PASSAGE FOR REVIEW:

Understanding how people perceive, learn, remember and think, and then using these insights in software design, creates usable and intuitive applications that support business goals and allow rapid and accurate task completion.

Some Principles of User Interface Design
People are pattern-making creatures. Software needs to help users accomplish similar tasks in similar ways. Pattern repetition helps people learn to use software more easily.

Design with consistency in mind. If a software application uses different terms in different places to describe the same things, users will get confused. Also, things which are near each other are perceived as being related, so information design ensures that things are grouped  together in ways that make sense to end users. Another important principle is software that speaks in the user’s language will be more easily learned than software that requires learning new terminology. Additionally, software should be created to prevent errors. A quality user interface helps users avoid making mistakes that could be costly in terms of time or money.

Lastly, provide system status information. Users need to know that the system took input and responded appropriately.

Creating the User Experience
Think of software as facilitating a two-way conversation between the user and the system; helpful applications meet expectations by being friendly, informative, forgiving and helpful. High-quality user interfaces support the organic, natural flow of work rather than designing for system needs.

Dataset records
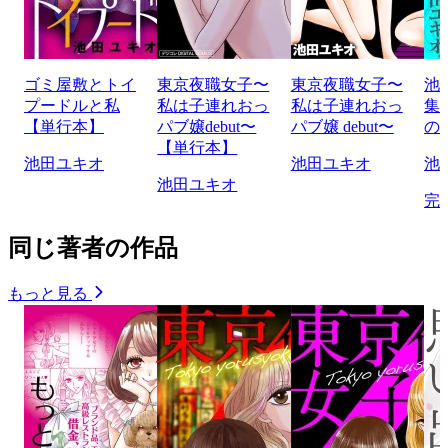
ゴミ屋敷とトイ
東京夜職女子〜
東京夜職女子〜
池
プードルと私
私は子連れおっ
私は子連れおっ
集
【単行本】
パブ嬢debut〜
パブ嬢 debut〜
の
【単行本】
池田ユキオ
池田ユキオ
池
池田ユキオ
完
同じ著者の作品
もっと見る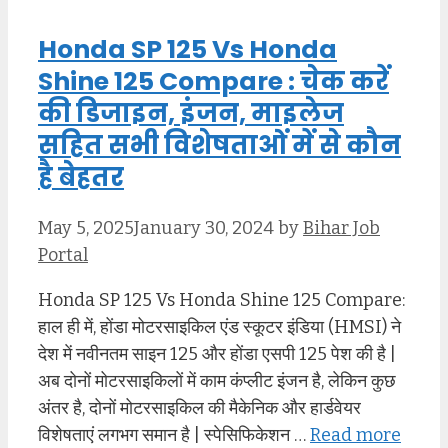
Honda SP 125 Vs Honda
Shine 125 Compare : चेक करें
की डिजाइन, इंजन, माइलेज
सहित सभी विशेषताओं में से कौन
है बेहतर
May 5, 2025
January 30, 2024
by
Bihar Job
Portal
Honda SP 125 Vs Honda Shine 125 Compare:
हाल ही में, होंडा मोटरसाइकिल एंड स्कूटर इंडिया (HMSI) ने
देश में नवीनतम साइन 125 और होंडा एसपी 125 पेश की है |
अब दोनों मोटरसाइकिलों में काम कंप्लीट इंजन है, लेकिन कुछ
अंतर है, दोनों मोटरसाइकिल की मैकेनिक और हार्डवेयर
विशेषताएं लगभग समान है | स्पेसिफिकेशन …
Read more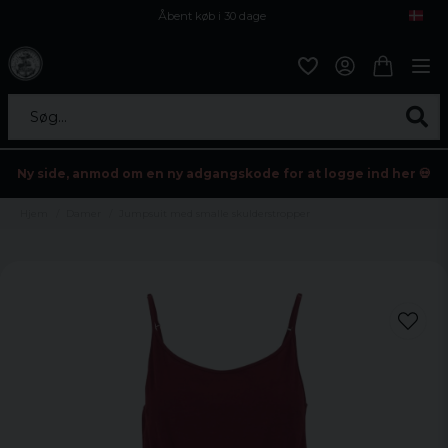
Åbent køb i 30 dage
Sikker levering til enhver postagent
Kun 59kr i fragt
Søg...
Ny side, anmod om en ny adgangskode for at logge ind her 💀
Hjem
Damer
Jumpsuit med smalle skulderstropper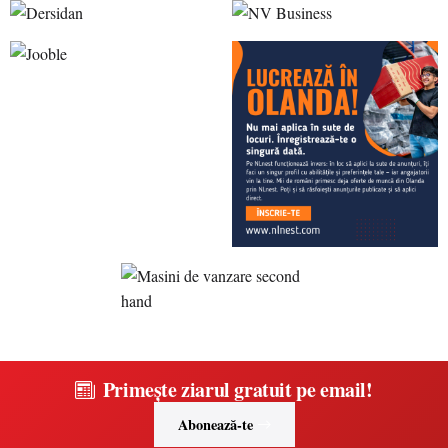
Primește ziarul gratuit pe email!
Abonează-te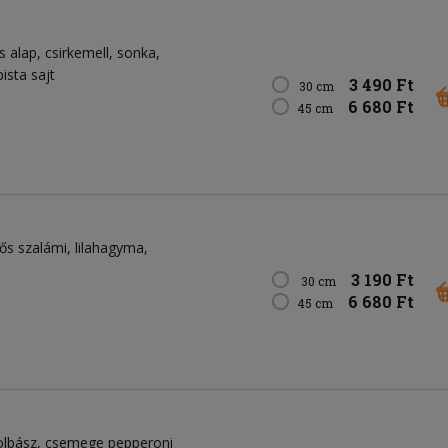
 alap, csirkemell, sonka,
ista sajt
3 490 Ft
30 cm
6 680 Ft
45 cm
ős szalámi, lilahagyma,
3 190 Ft
30 cm
6 680 Ft
45 cm
kolbász, csemege pepperoni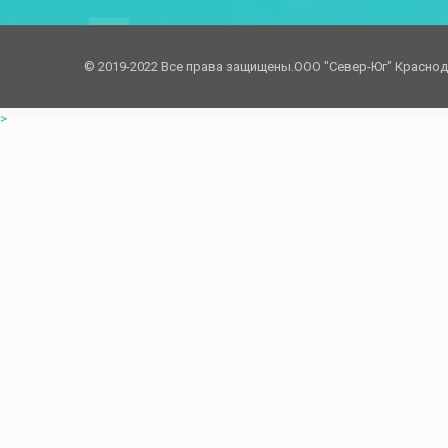
© 2019-2022 Все права защищены.OOO "Север-Юг" Красно
>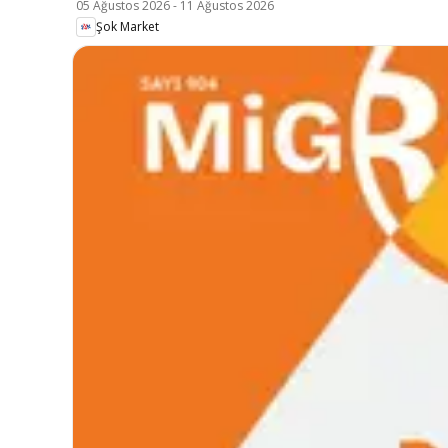
05 Ağustos 2026
-
11 Ağustos 2026
Şok Market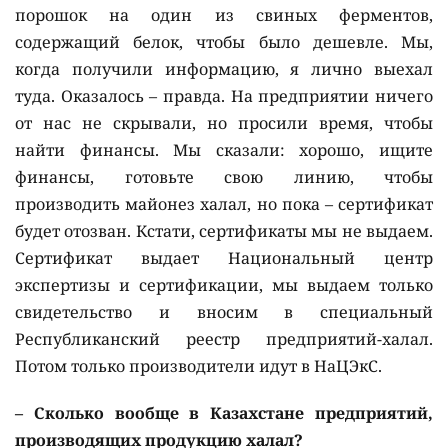
порошок на один из свиных ферментов,
содержащий белок, чтобы было дешевле. Мы,
когда получили информацию, я лично выехал
туда. Оказалось – правда. На предприятии ничего
от нас не скрывали, но просили время, чтобы
найти финансы. Мы сказали: хорошо, ищите
финансы, готовьте свою линию, чтобы
производить майонез халал, но пока – сертификат
будет отозван. Кстати, сертификаты мы не выдаем.
Сертификат выдает Национальный центр
экспертизы и сертификации, мы выдаем только
свидетельство и вносим в специальный
Республиканский реестр предприятий-халал.
Потом только производители идут в НаЦЭкС.
– Сколько вообще в Казахстане предприятий,
производящих продукцию халал?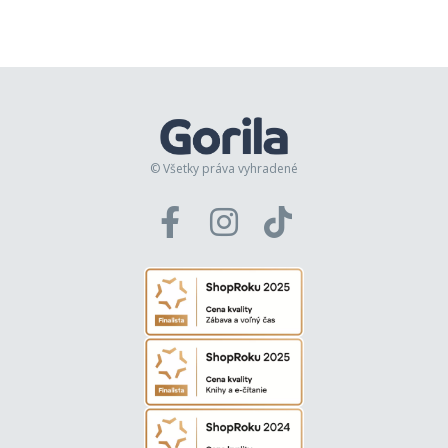
© Všetky práva vyhradené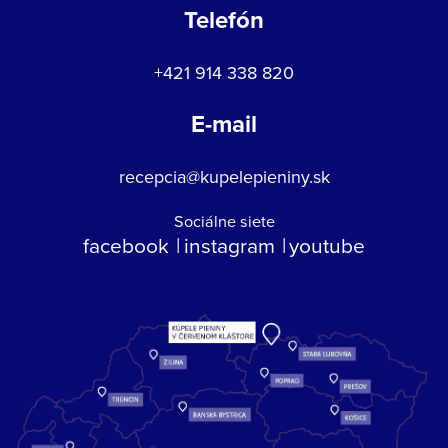
Telefón
+421 914 338 820
E-mail
recepcia@kupelepieniny.sk
Sociálne siete
facebook
instagram
youtube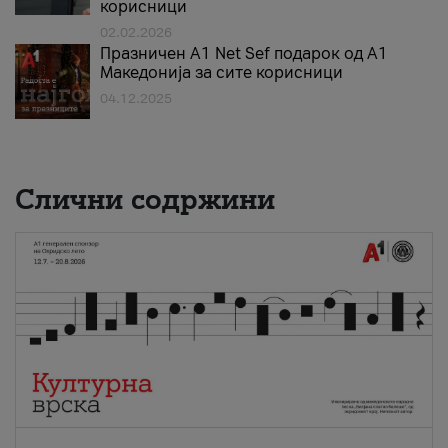
корисници
02.02.2026
Празничен A1 Net Sеf подарок од А1
Македонија за сите корисници
04.12.2025
Слични содржини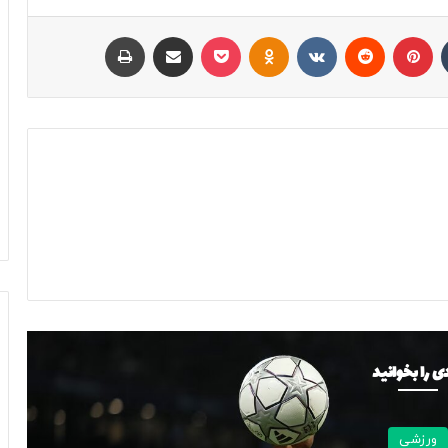
تامبلر
پینتریست
Reddit
VKontakte
Odnoklassniki
پاکت
اشتراک با ایمیل
چاپ
ی را بخوانید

WHAT IS BEING ASKED: Retype the passage on user interface design from "Lastly, provide system" to "for system needs.", keeping every word as it appears.

THE COMPLETED TASK:
Lastly, provide system status information. Users need to know that the system took input and responded appropriately.

Creating the User Experience
Think of software as facilitating a two-way conversation between the user and the system; helpful applications meet expectations by being friendly, informative, forgiving and helpful. High-quality user interfaces support the organic, natural flow of work rather than designing for system needs.